Extracted data entries

— begin —

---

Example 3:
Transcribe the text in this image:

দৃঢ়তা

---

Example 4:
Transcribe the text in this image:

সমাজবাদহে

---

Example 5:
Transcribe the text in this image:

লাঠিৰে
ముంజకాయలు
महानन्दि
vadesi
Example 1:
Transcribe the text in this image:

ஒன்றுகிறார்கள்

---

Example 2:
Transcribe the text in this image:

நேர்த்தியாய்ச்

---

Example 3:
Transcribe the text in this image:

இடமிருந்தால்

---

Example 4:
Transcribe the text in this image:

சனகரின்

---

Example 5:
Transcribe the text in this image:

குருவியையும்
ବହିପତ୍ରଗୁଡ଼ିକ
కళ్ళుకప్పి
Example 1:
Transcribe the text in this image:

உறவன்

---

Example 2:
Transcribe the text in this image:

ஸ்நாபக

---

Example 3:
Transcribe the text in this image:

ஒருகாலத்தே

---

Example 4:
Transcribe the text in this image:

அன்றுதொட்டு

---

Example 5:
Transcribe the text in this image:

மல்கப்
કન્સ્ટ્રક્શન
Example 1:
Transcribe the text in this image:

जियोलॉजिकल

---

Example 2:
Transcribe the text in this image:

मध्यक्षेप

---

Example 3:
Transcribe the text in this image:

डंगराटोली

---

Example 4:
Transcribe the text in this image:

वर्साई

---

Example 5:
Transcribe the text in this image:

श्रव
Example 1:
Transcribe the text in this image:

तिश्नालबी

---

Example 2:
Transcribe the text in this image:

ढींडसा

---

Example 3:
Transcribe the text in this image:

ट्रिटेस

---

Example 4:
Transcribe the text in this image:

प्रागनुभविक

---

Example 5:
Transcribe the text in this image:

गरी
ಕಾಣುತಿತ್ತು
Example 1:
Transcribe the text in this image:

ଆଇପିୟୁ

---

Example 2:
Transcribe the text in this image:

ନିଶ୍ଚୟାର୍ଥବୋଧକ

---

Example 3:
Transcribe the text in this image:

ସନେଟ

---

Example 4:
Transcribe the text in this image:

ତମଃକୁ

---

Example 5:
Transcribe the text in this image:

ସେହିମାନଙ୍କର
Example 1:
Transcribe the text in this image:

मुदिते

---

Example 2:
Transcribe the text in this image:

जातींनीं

— end —

**Set exercise:** Copy all of the records above, leaving every line unchanged.

**Written solution:**
---

Example 3:
Transcribe the text in this image:

দৃঢ়তা

---

Example 4:
Transcribe the text in this image:

সমাজবাদহে

---

Example 5:
Transcribe the text in this image:

লাঠিৰে
ముంజకాయలు
महानन्दि
vadesi
Example 1:
Transcribe the text in this image:

ஒன்றுகிறார்கள்

---

Example 2:
Transcribe the text in this image:

நேர்த்தியாய்ச்

---

Example 3:
Transcribe the text in this image:

இடமிருந்தால்

---

Example 4:
Transcribe the text in this image:

சனகரின்

---

Example 5:
Transcribe the text in this image:

குருவியையும்
ବହିପତ୍ରଗୁଡ଼ିକ
కళ్ళుకప్పి
Example 1:
Transcribe the text in this image:

உறவன்

---

Example 2:
Transcribe the text in this image:

ஸ்நாபக

---

Example 3:
Transcribe the text in this image:

ஒருகாலத்தே

---

Example 4:
Transcribe the text in this image:

அன்றுதொட்டு

---

Example 5:
Transcribe the text in this image:

மல்கப்
કન્સ્ટ્રક્શન
Example 1:
Transcribe the text in this image:

जियोलॉजिकल

---

Example 2:
Transcribe the text in this image:

मध्यक्षेप

---

Example 3:
Transcribe the text in this image:

डंगराटोली

---

Example 4:
Transcribe the text in this image:

वर्साई

---

Example 5:
Transcribe the text in this image:

श्रव
Example 1:
Transcribe the text in this image:

तिश्नालबी

---

Example 2:
Transcribe the text in this image:

ढींडसा

---

Example 3:
Transcribe the text in this image:

ट्रिटेस

---

Example 4:
Transcribe the text in this image:

प्रागनुभविक

---

Example 5:
Transcribe the text in this image:

गरी
ಕಾಣುತಿತ್ತು
Example 1:
Transcribe the text in this image:

ଆଇପିୟୁ

---

Example 2:
Transcribe the text in this image:

ନିଶ୍ଚୟାର୍ଥବୋଧକ

---

Example 3:
Transcribe the text in this image:

ସନେଟ

---

Example 4:
Transcribe the text in this image:

ତମଃକୁ

---

Example 5:
Transcribe the text in this image:

ସେହିମାନଙ୍କର
Example 1:
Transcribe the text in this image:

मुदिते

---

Example 2:
Transcribe the text in this image:

जातींनीं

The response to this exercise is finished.